In the event of any dispute arising out of or in connection with this Agreement, the parties shall seek to negotiate a resolution within 7 days of such dispute arising. If the parties are unable to resolve the matter within 7 days from the dispute arising, the matter may be referred to the courts of England and Wales that shall have exclusive jurisdiction as to the dispute and enforcement.
FORCE MAJEURE
For the purpose of these Terms the “Force Majeure” shall mean any cause affecting the performance by a party of its obligations arising from acts, events, omissions, happenings or non-happenings beyond its reasonable control including, but without limiting the generality thereof, governmental regulations, fire, flood, or any disaster affecting a third party for which a substitute third party is not reasonably available. Any act, event, omission, happening or non-happening will only be considered Force Majeure if it is not attributable to the willful act, neglect or failure to take reasonable precautions of the affected party, its contractors, agents or employees.
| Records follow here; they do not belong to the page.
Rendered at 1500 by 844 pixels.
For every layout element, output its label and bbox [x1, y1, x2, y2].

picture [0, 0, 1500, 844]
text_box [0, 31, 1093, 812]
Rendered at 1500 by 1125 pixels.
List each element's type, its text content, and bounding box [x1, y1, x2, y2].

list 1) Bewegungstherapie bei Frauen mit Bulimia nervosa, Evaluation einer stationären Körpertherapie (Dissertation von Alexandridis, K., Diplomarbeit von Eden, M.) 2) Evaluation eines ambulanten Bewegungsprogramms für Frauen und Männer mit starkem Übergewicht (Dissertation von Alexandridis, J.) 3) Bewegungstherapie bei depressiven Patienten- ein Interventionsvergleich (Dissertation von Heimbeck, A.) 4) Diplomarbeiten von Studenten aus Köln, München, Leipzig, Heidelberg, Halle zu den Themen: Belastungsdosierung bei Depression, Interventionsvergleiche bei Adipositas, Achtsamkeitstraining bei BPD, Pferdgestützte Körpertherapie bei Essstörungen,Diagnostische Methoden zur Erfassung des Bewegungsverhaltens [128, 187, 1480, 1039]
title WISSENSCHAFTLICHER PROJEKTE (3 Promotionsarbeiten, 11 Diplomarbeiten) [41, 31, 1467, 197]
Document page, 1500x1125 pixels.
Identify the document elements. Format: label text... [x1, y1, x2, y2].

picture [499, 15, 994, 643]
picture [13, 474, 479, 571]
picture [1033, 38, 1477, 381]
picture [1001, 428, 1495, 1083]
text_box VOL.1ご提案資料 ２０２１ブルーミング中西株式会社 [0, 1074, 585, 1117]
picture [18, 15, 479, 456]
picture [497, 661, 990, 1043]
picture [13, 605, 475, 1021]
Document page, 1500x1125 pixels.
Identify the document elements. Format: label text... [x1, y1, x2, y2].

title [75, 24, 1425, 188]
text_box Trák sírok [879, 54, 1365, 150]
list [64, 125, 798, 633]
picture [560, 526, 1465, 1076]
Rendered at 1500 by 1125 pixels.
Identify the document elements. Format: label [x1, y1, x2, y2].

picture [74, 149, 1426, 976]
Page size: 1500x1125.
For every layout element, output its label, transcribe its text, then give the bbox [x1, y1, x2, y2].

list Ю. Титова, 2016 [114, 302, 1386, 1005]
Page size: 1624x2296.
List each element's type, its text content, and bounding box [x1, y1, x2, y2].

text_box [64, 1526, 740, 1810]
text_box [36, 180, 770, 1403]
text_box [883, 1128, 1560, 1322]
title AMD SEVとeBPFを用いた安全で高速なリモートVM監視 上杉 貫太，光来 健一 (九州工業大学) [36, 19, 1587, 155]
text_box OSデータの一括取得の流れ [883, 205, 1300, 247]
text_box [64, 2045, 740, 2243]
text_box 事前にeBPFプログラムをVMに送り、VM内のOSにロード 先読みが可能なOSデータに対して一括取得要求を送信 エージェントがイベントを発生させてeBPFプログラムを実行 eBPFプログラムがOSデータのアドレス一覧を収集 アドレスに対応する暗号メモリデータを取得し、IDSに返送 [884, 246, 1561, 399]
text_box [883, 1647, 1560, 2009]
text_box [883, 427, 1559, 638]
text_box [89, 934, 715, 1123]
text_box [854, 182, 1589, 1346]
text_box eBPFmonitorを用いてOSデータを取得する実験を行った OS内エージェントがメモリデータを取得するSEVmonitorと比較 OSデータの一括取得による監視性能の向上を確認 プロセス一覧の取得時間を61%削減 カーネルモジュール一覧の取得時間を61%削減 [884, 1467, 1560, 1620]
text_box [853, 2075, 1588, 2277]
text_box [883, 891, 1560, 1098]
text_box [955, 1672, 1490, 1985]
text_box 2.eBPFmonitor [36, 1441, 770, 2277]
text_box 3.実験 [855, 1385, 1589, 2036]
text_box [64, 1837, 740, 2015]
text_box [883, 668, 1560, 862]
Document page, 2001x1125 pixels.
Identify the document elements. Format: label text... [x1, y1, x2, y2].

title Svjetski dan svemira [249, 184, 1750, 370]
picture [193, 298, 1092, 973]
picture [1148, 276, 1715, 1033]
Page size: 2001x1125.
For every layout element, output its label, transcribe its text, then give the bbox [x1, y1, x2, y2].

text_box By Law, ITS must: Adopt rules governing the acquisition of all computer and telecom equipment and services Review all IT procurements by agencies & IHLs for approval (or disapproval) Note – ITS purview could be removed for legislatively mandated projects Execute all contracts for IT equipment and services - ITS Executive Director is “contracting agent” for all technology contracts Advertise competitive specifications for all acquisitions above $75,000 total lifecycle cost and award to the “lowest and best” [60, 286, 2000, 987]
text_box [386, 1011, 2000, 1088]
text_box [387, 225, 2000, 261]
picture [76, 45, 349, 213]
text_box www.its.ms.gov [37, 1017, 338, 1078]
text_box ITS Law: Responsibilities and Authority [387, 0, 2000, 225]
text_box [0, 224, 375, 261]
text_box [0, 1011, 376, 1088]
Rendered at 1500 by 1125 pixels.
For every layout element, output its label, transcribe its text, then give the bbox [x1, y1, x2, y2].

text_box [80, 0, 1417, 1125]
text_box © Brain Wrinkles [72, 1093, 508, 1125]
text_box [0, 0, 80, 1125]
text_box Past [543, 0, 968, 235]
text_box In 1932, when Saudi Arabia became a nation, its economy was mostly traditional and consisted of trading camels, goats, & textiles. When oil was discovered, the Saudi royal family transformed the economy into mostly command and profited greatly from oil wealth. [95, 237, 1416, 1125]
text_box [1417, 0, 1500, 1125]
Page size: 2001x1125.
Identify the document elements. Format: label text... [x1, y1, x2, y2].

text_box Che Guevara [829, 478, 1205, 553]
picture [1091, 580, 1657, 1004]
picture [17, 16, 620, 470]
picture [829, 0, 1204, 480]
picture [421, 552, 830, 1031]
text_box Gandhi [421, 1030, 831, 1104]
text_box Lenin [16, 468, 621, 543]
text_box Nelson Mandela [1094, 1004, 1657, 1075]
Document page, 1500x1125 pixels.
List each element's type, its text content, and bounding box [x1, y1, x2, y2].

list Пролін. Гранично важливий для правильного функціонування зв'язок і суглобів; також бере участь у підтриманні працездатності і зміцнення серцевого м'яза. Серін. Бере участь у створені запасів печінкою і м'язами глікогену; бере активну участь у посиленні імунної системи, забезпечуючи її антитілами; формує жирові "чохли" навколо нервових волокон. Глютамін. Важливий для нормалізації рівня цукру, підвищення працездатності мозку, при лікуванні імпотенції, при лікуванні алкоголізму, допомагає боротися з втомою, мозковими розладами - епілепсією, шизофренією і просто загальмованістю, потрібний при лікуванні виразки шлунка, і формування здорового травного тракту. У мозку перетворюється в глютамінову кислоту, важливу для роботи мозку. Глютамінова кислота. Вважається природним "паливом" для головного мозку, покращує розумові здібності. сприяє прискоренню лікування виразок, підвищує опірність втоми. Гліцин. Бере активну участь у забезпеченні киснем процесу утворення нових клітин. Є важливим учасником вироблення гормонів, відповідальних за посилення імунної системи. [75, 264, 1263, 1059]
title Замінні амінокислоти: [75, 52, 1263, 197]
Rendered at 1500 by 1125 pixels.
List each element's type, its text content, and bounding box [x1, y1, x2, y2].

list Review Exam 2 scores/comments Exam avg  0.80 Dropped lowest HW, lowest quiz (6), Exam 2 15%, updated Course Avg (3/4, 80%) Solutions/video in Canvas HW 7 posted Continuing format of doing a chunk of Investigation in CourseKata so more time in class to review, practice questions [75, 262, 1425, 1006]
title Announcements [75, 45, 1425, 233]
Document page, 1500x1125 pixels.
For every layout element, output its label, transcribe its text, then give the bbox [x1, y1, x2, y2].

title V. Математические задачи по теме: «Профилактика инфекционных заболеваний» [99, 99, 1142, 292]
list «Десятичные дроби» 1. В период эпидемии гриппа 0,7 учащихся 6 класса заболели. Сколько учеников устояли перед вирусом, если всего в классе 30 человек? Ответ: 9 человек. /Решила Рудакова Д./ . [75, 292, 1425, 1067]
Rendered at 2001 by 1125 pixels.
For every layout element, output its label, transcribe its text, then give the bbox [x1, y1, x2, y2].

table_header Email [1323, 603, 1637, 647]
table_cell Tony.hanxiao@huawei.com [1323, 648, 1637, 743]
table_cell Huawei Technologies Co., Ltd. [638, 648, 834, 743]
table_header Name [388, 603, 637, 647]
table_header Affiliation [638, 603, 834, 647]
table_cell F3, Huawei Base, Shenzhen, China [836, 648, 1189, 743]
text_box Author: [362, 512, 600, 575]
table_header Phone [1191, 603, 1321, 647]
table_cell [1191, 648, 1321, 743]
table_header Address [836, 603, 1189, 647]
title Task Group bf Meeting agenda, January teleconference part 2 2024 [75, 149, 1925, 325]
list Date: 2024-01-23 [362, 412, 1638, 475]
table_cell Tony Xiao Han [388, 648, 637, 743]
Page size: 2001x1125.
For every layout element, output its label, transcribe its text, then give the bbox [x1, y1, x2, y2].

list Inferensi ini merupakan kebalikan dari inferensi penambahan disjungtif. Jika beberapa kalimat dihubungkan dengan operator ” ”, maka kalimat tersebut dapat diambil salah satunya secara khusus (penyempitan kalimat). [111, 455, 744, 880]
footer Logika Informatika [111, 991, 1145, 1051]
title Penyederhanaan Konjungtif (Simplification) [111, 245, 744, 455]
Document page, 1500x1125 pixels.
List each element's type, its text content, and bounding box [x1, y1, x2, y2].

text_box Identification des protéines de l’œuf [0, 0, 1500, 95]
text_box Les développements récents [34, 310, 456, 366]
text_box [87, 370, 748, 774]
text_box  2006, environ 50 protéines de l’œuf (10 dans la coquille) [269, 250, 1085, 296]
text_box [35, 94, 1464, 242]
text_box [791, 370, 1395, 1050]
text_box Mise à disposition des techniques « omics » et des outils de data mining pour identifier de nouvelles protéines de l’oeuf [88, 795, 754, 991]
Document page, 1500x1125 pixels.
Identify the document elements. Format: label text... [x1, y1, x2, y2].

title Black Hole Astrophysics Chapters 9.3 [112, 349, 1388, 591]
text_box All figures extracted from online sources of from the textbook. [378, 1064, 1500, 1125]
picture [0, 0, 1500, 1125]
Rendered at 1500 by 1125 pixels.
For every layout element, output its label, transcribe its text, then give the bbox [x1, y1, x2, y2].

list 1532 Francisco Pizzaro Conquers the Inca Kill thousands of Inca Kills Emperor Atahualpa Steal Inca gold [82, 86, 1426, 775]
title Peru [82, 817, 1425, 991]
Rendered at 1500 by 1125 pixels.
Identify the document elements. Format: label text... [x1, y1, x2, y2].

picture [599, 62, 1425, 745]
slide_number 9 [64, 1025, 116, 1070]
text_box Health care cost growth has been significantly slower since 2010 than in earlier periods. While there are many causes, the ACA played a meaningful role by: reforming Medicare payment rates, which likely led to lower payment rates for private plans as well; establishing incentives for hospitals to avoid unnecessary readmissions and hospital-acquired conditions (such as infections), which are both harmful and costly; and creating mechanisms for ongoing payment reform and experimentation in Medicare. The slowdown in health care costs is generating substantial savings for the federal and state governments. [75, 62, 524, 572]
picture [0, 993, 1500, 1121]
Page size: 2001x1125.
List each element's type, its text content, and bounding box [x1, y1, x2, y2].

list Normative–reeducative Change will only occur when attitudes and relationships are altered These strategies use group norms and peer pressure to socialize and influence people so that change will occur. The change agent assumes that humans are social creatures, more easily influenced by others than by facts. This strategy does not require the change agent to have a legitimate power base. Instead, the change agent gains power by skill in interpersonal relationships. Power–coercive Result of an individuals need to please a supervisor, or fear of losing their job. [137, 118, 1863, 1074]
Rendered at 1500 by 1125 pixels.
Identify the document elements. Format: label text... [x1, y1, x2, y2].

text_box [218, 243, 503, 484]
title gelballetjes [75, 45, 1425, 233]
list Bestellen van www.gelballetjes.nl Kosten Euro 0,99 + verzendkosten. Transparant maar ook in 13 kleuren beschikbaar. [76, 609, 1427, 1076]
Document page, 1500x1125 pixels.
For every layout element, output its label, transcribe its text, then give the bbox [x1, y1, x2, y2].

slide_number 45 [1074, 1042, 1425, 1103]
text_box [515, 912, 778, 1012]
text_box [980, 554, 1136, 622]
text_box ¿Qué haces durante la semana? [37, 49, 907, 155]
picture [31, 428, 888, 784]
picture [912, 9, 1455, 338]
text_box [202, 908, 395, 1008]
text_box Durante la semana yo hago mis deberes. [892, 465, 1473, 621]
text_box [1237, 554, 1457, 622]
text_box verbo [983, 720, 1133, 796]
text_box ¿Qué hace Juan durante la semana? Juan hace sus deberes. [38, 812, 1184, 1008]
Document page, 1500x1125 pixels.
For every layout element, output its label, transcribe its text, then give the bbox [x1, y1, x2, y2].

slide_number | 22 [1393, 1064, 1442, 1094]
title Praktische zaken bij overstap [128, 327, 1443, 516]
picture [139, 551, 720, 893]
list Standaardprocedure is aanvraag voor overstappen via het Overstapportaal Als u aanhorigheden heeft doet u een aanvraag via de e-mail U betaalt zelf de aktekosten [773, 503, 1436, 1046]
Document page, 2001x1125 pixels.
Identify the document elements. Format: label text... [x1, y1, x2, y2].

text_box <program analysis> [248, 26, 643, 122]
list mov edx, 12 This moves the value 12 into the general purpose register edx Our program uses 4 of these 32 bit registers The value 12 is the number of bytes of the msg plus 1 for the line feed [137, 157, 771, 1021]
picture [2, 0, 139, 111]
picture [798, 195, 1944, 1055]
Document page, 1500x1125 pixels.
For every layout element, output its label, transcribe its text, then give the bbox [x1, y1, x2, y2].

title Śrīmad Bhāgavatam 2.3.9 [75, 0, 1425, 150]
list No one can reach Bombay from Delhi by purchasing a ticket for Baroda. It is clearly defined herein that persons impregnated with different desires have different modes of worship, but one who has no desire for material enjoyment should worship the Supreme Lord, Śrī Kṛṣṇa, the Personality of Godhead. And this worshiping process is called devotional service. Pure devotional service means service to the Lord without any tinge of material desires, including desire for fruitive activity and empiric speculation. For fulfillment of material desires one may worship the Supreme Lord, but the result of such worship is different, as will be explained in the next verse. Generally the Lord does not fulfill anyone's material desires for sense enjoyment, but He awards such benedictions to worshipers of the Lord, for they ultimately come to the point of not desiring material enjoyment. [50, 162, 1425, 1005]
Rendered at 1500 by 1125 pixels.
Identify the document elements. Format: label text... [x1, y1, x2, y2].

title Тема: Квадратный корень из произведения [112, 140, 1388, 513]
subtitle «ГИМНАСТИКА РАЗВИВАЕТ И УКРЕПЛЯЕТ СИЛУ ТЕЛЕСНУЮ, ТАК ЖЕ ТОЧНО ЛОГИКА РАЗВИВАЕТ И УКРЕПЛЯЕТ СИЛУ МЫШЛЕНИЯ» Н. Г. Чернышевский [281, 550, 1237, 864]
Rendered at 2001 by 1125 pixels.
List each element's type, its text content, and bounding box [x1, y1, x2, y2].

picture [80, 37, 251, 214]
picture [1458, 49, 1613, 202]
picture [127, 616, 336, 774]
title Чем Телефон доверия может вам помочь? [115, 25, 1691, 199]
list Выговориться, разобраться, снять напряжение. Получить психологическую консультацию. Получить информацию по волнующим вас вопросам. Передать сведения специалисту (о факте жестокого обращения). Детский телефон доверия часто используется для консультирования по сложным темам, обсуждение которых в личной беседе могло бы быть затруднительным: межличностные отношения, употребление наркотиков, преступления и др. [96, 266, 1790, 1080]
Neither party shall in any circumstances be liable to the other for any loss of any kind whatsoever whether directly or indirectly caused to or incurred by the other party by reason of any failure or delay in the performance of its obligations hereunder which is due to Force Majeure. Notwithstanding the foregoing, each party shall use all reasonable endeavors to continue to perform, or resume performance of, such obligations hereunder for the duration of such Force Majeure event.
If either of the parties shall become aware of circumstances of Force Majeure which give rise to or which are likely to give rise to any such failure or delay on its part it shall forthwith notify the other by the most expeditious method then available and shall inform the other of the period which it is estimated that such failure or delay shall continue.
For the avoidance of doubt it is hereby expressly declared that the only events which shall afford relief from liability for failure or delay shall be any event qualifying for the Force Majeure hereunder.
CHANGES TO THE TERMS
Effex may revise these Terms at any time and in its sole discretion. New changes shall apply to any future orders of the Customer and do not apply to existing orders.
GENERAL PROVISIONS
Entire Agreement
These Terms set out the entire agreement between Effex and Customer with respect to the subject matter of these Terms and supersedes all prior oral and written agreements, arrangements or understandings between them. Effex and Customer acknowledge that they are not relying on any previous representation, agreement, term or condition which is not set out in these Terms.
No Partnership
Nothing in these Terms is intended to or shall operate to create a partnership or joint venture of any kind between the parties or either of them, or to authorize either party to act as agent for the other party for any purpose.
Waiver of Rights
The Customer unconditionally waives any rights it may have to claim damages against Effex on the basis of any oral or written statement made by Effex or by its legal advisers (whether made carelessly or not) that is not set out or referred to in these Terms, unless such statement was made or given fraudulently.
The Customer unconditionally waives any rights it may have to seek to rescind these Terms on the basis of any statement made by Effex (whether made carelessly or not), unless such statement was made fraudulently.
Assignment
The Customer shall not, without the prior written consent of Effex, assign, transfer, charge or deal in any other similar manner with these Terms or its rights or any part of them under Terms, subcontract any or all of its obligations under these Terms, or purport to do any of the same.
Invalidity and Severance
If any provision of these Terms is found by any court or administrative body of competent jurisdiction to be invalid or unenforceable, such invalidity or unenforceability shall not affect the other provisions of these Terms which shall remain in full force and effect.
Third Party Rights
Except for any Group Company no person who is not party to these Terms of business shall have any right to enforce any term of these Terms.